---------- EXTRACT TO READ

A second aspect of the disclosure includes: a turbine bucket having: a base; a blade coupled to the base and extending radially outward from the base, the blade including: a body having: a pressure side; a suction side opposing the pressure side; a leading edge between the pressure side and the suction side; and a trailing edge between the pressure side and the suction side on a side opposing the leading edge; and a plurality of radially extending cooling passageways within the body; and a shroud coupled to the blade radially outboard of the blade, the shroud including: a notch delineating an approximate mid-point between a leading half and a trailing half of the shroud; and an outlet path extending at least partially circumferentially through the shroud from the leading half to the trailing half, and fluidly connected with the plurality of radially extending cooling passageways within the body.
A third aspect of the disclosure includes: a turbine having: a stator; and a rotor contained within the stator, the rotor having: a spindle; and a plurality of buckets extending radially from the spindle, at least one of the plurality of buckets including: a base; a blade coupled to the base and extending radially outward from the base, the blade including: a body having: a pressure side; a suction side opposing the pressure side; a leading edge between the pressure side and the suction side; and a trailing edge between the pressure side and the suction side on a side opposing the leading edge; and a plurality of radially extending cooling passageways within the body; and a shroud coupled to the blade radially outboard of the blade, the shroud including: a plurality of radially extending outlet passageways fluidly connected with a first set of the plurality of radially extending cooling passageways within the body; and an outlet path extending at least partially circumferentially through the shroud and fluidly connected with all of a second, distinct set of the plurality of radially extending cooling passageways within the body.

BRIEF DESCRIPTION OF THE DRAWINGS

These and other features of this invention will be more readily understood from the following detailed description of the various aspects of the invention taken in conjunction with the accompanying drawings that depict various embodiments of the disclosure, in which:

FIG. 1 shows a side schematic view of a turbine bucket according to various embodiments.
FIG. 2 shows a close-up cross-sectional view of the bucket of FIG. 1 according to various embodiments.
FIG. 3 shows a partially transparent three-dimensional perspective view of the bucket of FIG. 2.
FIG. 4 shows a close-up cross-sectional view of a bucket according to various additional embodiments.
FIG. 5 shows a partially transparent three-dimensional perspective view of the bucket of FIG. 4
FIG. 6 shows a close-up cross-sectional view of a bucket according to various additional embodiments.
FIG. 7 shows a partially transparent three-dimensional perspective view of the bucket of FIG. 6.

--------------------
---------- DATA PROVIDED

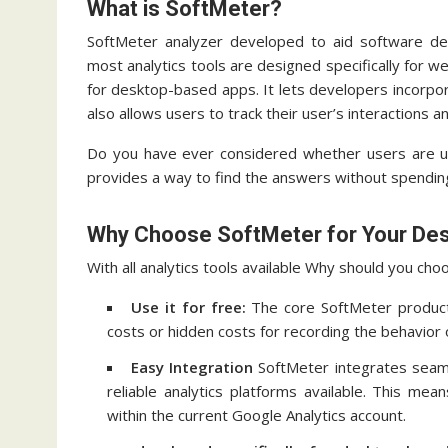
What is SoftMeter?
SoftMeter analyzer developed to aid software dev
most analytics tools are designed specifically for 
for desktop-based apps.
It lets developers incorpor
also allows users to track their user’s interactions a
Do you have ever considered whether users are u
provides a way to find the answers without spendin
Why Choose SoftMeter for Your Des
With all analytics tools available Why should you ch
Use it for free:
The core SoftMeter product 
costs or hidden costs for recording the behavior 
Easy Integration
SoftMeter integrates seaml
reliable analytics platforms available.
This means
within the current Google Analytics account.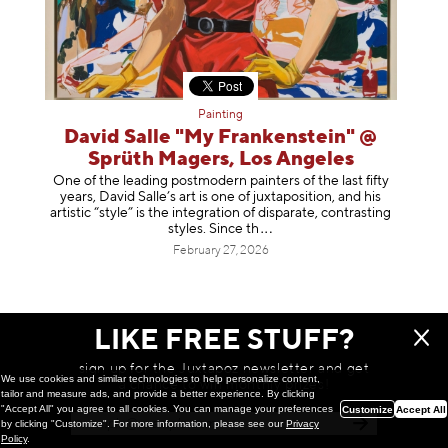
Painting
David Salle "My Frankenstein" @
Sprüth Magers, Los Angeles
One of the leading postmodern painters of the last fifty
years, David Salle’s art is one of juxtaposition, and his
artistic “style” is the integration of disparate, contrasting
styles. Sinc
e th
February 27, 2026
LIKE FREE STUFF?
sign up for the Juxtapoz newsletter and get
We use cookies and similar technologies to help personalize content,
a chance to win monthly prizes!
tailor and measure ads, and provide a better experience. By clicking
"Accept All" you agree to all cookies. You can manage your preferences
Customize
Accept All
by clicking "Customize". For more information, please see our
Privacy
Policy
.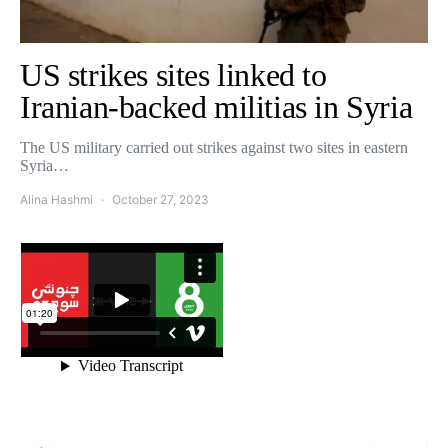
US strikes sites linked to
Iranian-backed militias in Syria
The US military carried out strikes against two sites in eastern
Syria…
Alina Hashmi
October 27, 2023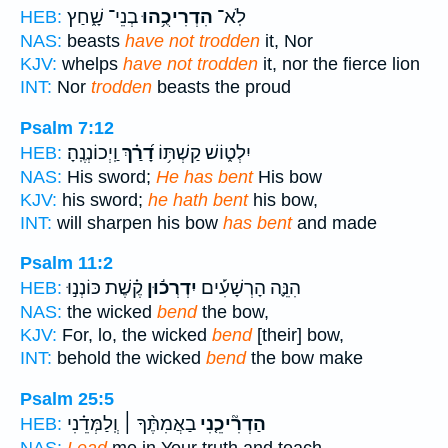
בְנֵי־ שָׁ֑חַץ
הִדְרִיכֻ֥הוּ
לֹֽא־
HEB:
NAS:
beasts
have not trodden
it, Nor
KJV:
whelps
have not trodden
it, nor the fierce lion
INT:
Nor
trodden
beasts the proud
Psalm 7:12
וַֽיְכוֹנְנֶֽהָ׃
דָ֝רַ֗ךְ
יִלְט֑וֹשׁ קַשְׁתּ֥וֹ
HEB:
NAS:
His sword;
He has bent
His bow
KJV:
his sword;
he hath bent
his bow,
INT:
will sharpen his bow
has bent
and made
Psalm 11:2
קֶ֗שֶׁת כּוֹנְנ֣וּ
יִדְרְכ֬וּן
הִנֵּ֪ה הָרְשָׁעִ֡ים
HEB:
NAS:
the wicked
bend
the bow,
KJV:
For, lo, the wicked
bend
[their] bow,
INT:
behold the wicked
bend
the bow make
Psalm 25:5
בַאֲמִתֶּ֨ךָ ׀ וְֽלַמְּדֵ֗נִי
הַדְרִ֘יכֵ֤נִי
HEB: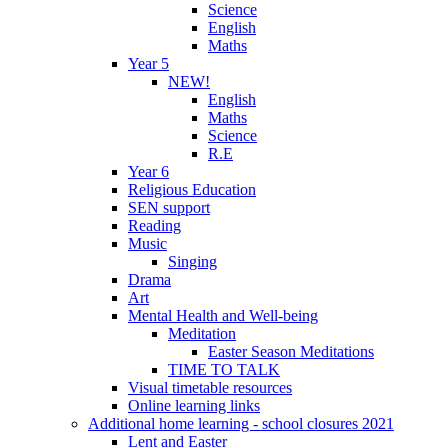
Science
English
Maths
Year 5
NEW!
English
Maths
Science
R.E
Year 6
Religious Education
SEN support
Reading
Music
Singing
Drama
Art
Mental Health and Well-being
Meditation
Easter Season Meditations
TIME TO TALK
Visual timetable resources
Online learning links
Additional home learning - school closures 2021
Lent and Easter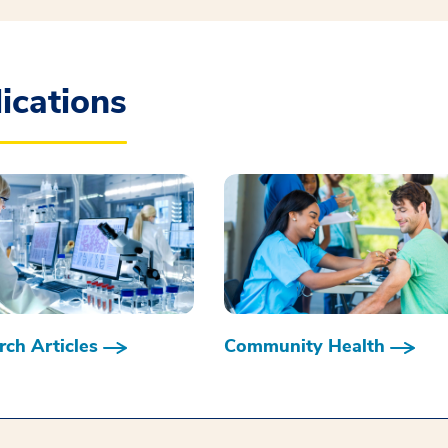
ications
ch Articles
Community Health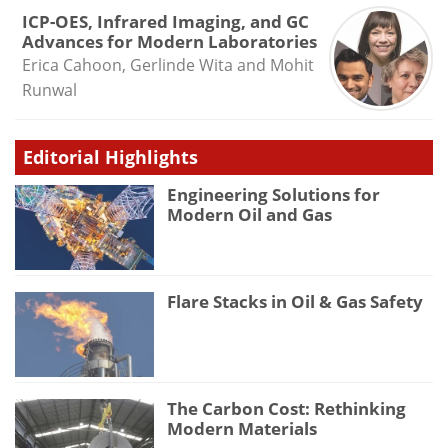
ICP-OES, Infrared Imaging, and GC
Advances for Modern Laboratories
Erica Cahoon, Gerlinde Wita and Mohit
Runwal
Editorial Highlights
Engineering Solutions for
Modern Oil and Gas
Flare Stacks in Oil & Gas Safety
The Carbon Cost: Rethinking
Modern Materials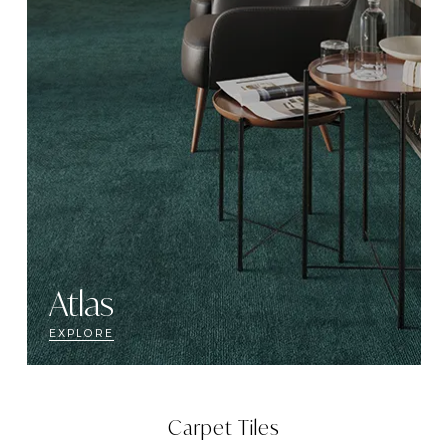
Atlas
EXPLORE
Carpet Tiles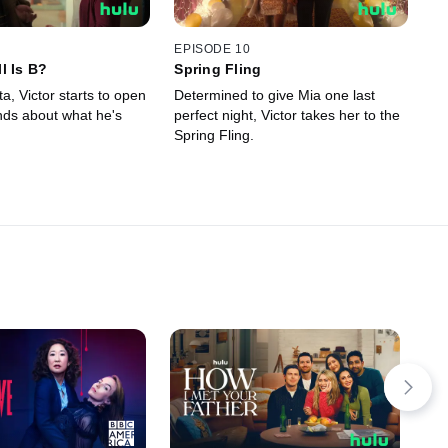
EPISODE 10
l Is B?
Spring Fling
ta, Victor starts to open
Determined to give Mia one last
ends about what he's
perfect night, Victor takes her to the
Spring Fling.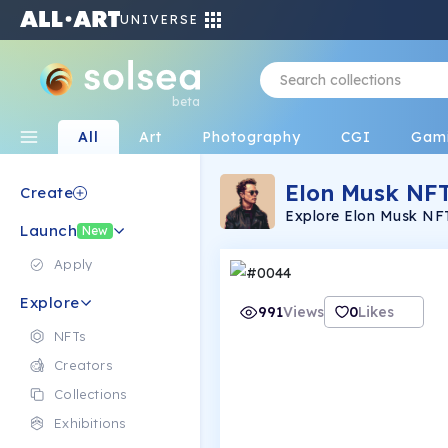
UNIVERSE
beta
All
Art
Photography
CGI
Gam
Elon Musk NF
Create
Explore Elon Musk NFT
Launch
Musk's innovative spirit
New
Apply
Explore
991
Views
0
Likes
NFTs
Creators
Collections
Exhibitions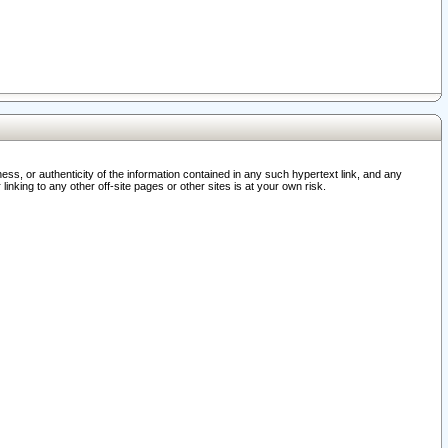
ss, or authenticity of the information contained in any such hypertext link, and any
nking to any other off-site pages or other sites is at your own risk.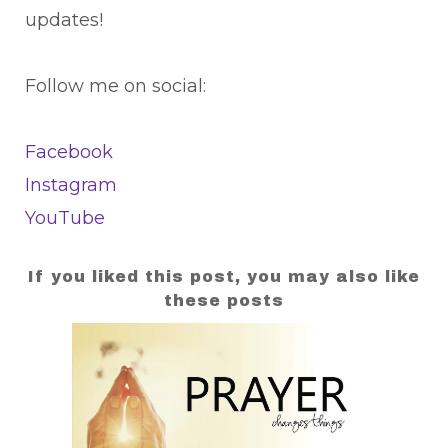
updates!
Follow me on social:
Facebook
Instagram
YouTube
If you liked this post, you may also like
these posts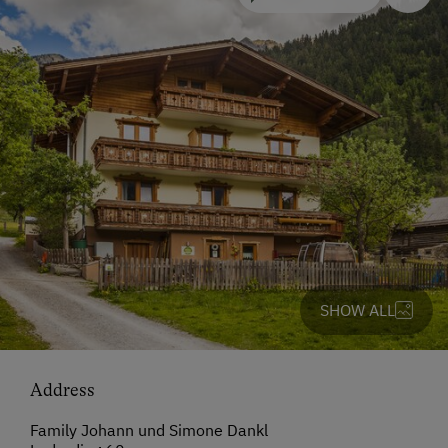
SHOW ALL
Address
Family Johann und Simone Dankl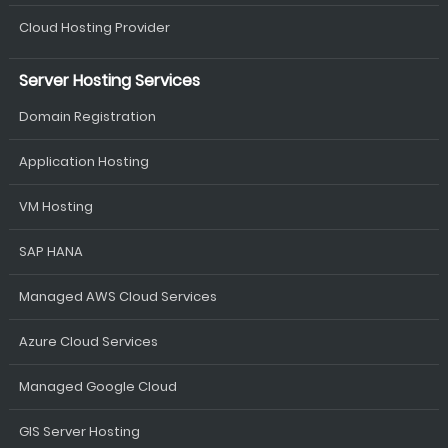
Cloud Hosting Provider
Server Hosting Services
Domain Registration
Application Hosting
VM Hosting
SAP HANA
Managed AWS Cloud Services
Azure Cloud Services
Managed Google Cloud
GIS Server Hosting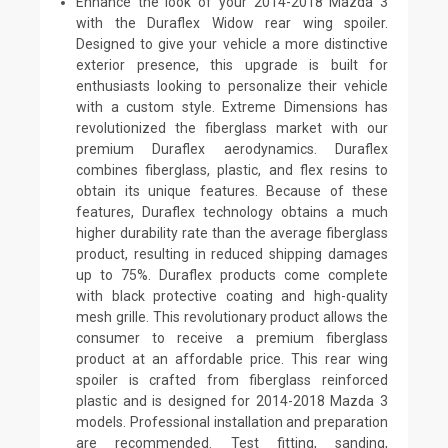
Enhance the look of your 2014-2018 Mazda 3
with the Duraflex Widow rear wing spoiler.
Designed to give your vehicle a more distinctive
exterior presence, this upgrade is built for
enthusiasts looking to personalize their vehicle
with a custom style. Extreme Dimensions has
revolutionized the fiberglass market with our
premium Duraflex aerodynamics. Duraflex
combines fiberglass, plastic, and flex resins to
obtain its unique features. Because of these
features, Duraflex technology obtains a much
higher durability rate than the average fiberglass
product, resulting in reduced shipping damages
up to 75%. Duraflex products come complete
with black protective coating and high-quality
mesh grille. This revolutionary product allows the
consumer to receive a premium fiberglass
product at an affordable price. This rear wing
spoiler is crafted from fiberglass reinforced
plastic and is designed for 2014-2018 Mazda 3
models. Professional installation and preparation
are recommended. Test fitting, sanding,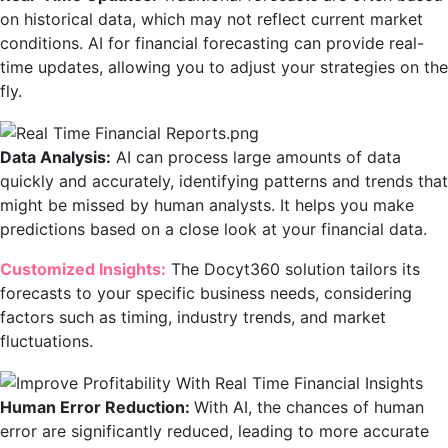
on historical data, which may not reflect current market
conditions. AI for financial forecasting can provide real-
time updates, allowing you to adjust your strategies on the
fly.
Data Analysis:
AI can process large amounts of data
quickly and accurately, identifying patterns and trends that
might be missed by human analysts. It helps you make
predictions based on a close look at your financial data.
Customized Insights:
The Docyt360 solution tailors its
forecasts to your specific business needs, considering
factors such as timing, industry trends, and market
fluctuations.
Human Error Reduction:
With AI, the chances of human
error are significantly reduced, leading to more accurate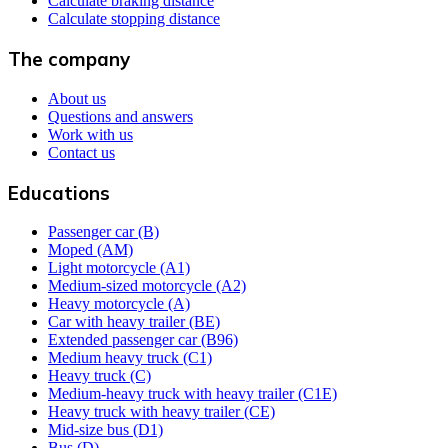
Calculate braking distance
Calculate stopping distance
The company
About us
Questions and answers
Work with us
Contact us
Educations
Passenger car (B)
Moped (AM)
Light motorcycle (A1)
Medium-sized motorcycle (A2)
Heavy motorcycle (A)
Car with heavy trailer (BE)
Extended passenger car (B96)
Medium heavy truck (C1)
Heavy truck (C)
Medium-heavy truck with heavy trailer (C1E)
Heavy truck with heavy trailer (CE)
Mid-size bus (D1)
Bus (D)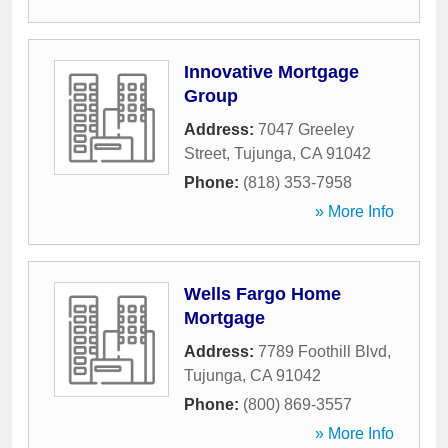
Innovative Mortgage
Group
Address:
7047 Greeley
Street
,
Tujunga
,
CA
91042
Phone:
(818) 353-7958
» More Info
Wells Fargo Home
Mortgage
Address:
7789 Foothill Blvd
,
Tujunga
,
CA
91042
Phone:
(800) 869-3557
» More Info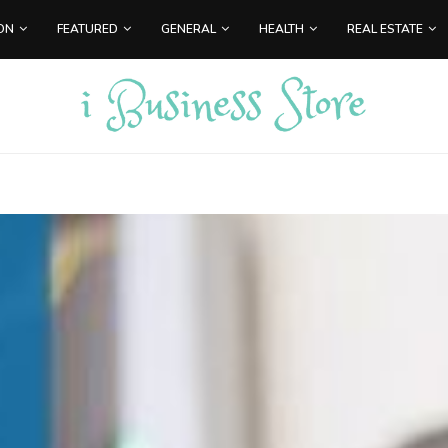
ON
FEATURED
GENERAL
HEALTH
REAL ESTATE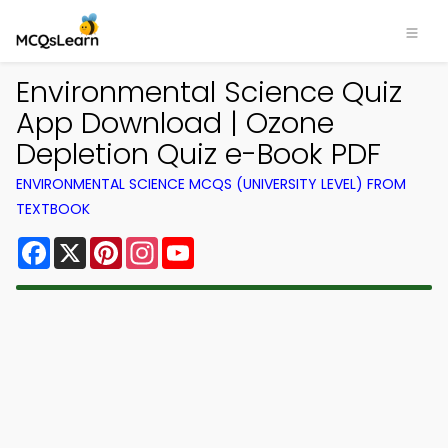
Environmental Science Quiz
App Download | Ozone
Depletion Quiz e-Book PDF
ENVIRONMENTAL SCIENCE MCQS (UNIVERSITY LEVEL) FROM
TEXTBOOK
Facebook
X
Pinterest
Instagram
YouTube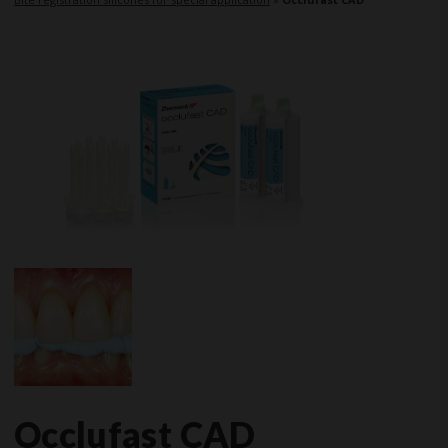
Occlufast CAD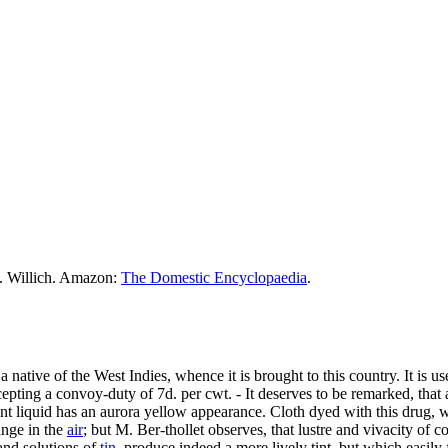
M. Willich. Amazon:
The Domestic Encyclopaedia
.
 a native of the West Indies, whence it is brought to this country. It is u
xcepting a convoy-duty of 7d. per cwt. - It deserves to be remarked, that
ant liquid has an aurora yellow appearance. Cloth dyed with this drug,
ange in the
air
; but M. Ber-thollet observes, that lustre and vivacity of c
 and solutions of
tin
, produce indeed a more lively tint, but which easily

--------------------

REQUEST A:
Do these statements agree with the turbine bucket text? For each, answer yes or no and quote the exact words of the text that decide it.
(i) In the second aspect, a notch in the shroud marks an approximate mid-point between its leading half and trailing half.
(ii) In the third aspect, the stator is contained within the rotor.
(iii) FIG. 3 shows a close-up cross-sectional view of the bucket.
REQUEST B: Rewrite the paragraph of the turbine bucket text that begins "A second aspect of the disclosure includes" as a list, keeping its main facts.

TASK RESULT A:
(i) Yes: "a notch delineating an approximate mid-point between a leading half and a trailing half of the shroud"
(ii) No: "a rotor contained within the stator"
(iii) No: "FIG. 3 shows a partially transparent three-dimensional perspective view of the bucket of FIG. 2."

TASK RESULT B:
Second aspect: a turbine bucket with:
- a base
- a blade coupled to the base and extending radially outward from it, with:
  - a body with a pressure side, an opposing suction side, a leading edge, and a trailing edge opposite the leading edge (both edges between the pressure and suction sides)
  - multiple radially extending cooling passageways within the body
- a shroud coupled radially outboard of the blade, with:
  - a notch marking an approximate mid-point between its leading half and trailing half
  - an outlet path running at least partially circumferentially through the shroud from the leading half to the trailing half, fluidly connected with the cooling passageways in the body